The feature_label is simply Label Encoding implementation of scikit-learn library. While the feature_mean is the

No. of true targets under the label Moscow / Total Number of targets under the label Moscow

that is 2/5 = 0.4.

Similarly, for Tver categorical value —

m = No. of true targets under the label Tver = 3

n = Total Number of targets under the label Tver= 4

Now, encoding for Tver is given by

m/n = 3/4 = 0.75 (0.8 Approx)

When is Mean-Encoding preferred over other encoding methods?

In case of a high cardinal features, mean encoding could prove to be a much simpler alternative.

High Cardinality : When number of unique elements of a column is significanltly high.

In such case, the label encoding will result in continuous numbers till the range of the cardinality. Thus, adding noisy labels and encodings to the feature resulting in poor accuracies. And, the condition worsens for one-hotencoding as the dimensionality of the dataset increases with one-hot encoded features. In such scenario, mean encoding are a way to go.

There are various other implementations of the mean encoding. Mean encoding are prone to overfitting to trainset because we are leaking enough information of target in terms of means while encoding our categorical features.
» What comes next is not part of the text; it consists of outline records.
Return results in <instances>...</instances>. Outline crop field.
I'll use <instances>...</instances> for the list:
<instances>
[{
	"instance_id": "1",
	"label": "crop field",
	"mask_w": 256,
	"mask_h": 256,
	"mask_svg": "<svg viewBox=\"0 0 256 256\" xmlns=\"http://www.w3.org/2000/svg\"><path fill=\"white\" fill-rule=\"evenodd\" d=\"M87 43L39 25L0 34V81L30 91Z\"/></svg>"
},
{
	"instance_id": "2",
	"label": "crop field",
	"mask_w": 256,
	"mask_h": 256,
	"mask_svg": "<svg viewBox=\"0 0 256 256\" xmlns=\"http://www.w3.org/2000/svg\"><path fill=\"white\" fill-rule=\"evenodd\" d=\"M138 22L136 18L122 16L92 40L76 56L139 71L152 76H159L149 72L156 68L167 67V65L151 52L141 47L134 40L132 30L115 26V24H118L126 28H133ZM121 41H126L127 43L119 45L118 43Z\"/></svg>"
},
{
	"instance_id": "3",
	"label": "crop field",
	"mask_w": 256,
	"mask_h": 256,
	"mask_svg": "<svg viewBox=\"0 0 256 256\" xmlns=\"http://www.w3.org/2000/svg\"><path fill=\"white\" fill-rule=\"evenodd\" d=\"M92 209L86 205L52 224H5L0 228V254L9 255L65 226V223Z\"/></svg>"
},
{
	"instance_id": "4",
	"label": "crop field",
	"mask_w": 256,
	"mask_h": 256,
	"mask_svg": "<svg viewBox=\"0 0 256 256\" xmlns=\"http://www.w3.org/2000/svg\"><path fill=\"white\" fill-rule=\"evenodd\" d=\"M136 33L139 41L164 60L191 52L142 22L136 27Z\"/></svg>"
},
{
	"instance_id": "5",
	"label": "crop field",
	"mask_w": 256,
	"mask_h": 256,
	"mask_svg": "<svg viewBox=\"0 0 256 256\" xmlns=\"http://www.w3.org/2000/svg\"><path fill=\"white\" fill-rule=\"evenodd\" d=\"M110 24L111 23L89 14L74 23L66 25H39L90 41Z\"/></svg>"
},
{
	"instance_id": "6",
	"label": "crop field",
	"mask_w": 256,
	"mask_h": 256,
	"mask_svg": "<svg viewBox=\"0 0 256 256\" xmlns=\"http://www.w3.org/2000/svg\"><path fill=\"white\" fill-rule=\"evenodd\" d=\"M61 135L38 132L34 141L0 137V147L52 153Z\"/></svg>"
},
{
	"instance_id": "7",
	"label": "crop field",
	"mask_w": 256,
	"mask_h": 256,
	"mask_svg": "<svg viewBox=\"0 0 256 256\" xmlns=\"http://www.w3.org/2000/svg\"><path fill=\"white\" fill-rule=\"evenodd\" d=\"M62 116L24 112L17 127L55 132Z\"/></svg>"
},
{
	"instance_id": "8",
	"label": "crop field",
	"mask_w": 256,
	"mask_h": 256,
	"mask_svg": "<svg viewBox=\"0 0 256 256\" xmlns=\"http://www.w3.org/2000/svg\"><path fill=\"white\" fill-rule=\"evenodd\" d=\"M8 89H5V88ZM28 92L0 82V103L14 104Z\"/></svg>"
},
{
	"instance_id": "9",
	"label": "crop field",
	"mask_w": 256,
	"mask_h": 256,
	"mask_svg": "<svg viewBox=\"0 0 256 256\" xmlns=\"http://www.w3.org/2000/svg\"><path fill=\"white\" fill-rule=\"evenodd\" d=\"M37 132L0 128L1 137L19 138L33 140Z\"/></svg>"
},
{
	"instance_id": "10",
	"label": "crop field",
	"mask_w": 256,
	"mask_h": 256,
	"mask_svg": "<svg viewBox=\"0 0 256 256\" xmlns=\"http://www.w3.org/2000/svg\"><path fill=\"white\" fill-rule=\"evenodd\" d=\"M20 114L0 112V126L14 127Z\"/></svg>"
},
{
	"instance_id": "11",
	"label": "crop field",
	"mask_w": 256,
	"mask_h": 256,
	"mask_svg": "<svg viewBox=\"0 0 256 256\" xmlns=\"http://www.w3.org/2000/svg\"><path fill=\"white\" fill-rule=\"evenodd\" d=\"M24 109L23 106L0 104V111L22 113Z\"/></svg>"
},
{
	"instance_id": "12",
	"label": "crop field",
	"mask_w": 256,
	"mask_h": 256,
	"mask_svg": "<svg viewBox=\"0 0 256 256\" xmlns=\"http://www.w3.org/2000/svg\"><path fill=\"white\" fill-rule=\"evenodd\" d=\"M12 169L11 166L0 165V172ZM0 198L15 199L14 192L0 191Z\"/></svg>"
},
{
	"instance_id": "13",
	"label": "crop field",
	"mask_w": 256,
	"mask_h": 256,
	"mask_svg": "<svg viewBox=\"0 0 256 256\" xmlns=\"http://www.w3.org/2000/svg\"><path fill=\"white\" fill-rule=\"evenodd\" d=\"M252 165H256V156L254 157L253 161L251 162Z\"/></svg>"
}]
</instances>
The practical method to benefit from target encoding is to use it along a proper regularization technique.

There are lot ways to regularize mean encodings;

Regularization using CV loop methods
Regularization Smoothing
Regularization Expanding mean

The complete explanation of each method is beyond the scope of this article. For detailed explanation head over to the following video at Coursera.

Transforming Target Variable

Not, strictly feature engineering. But, when you are given a highly skewed data the models often predict the values that weight towards the skewed side.

Just, transforming the target variable wit h log(1+target) gives more near-to gaussian distribution.

Note that you should again reverse transform the predicted values using predictions = np.exmp1(log_predictions)to get expected prediction values for submission.

That’s all for now. Do let me know if you have others tricks for feature engineering up your sleeve.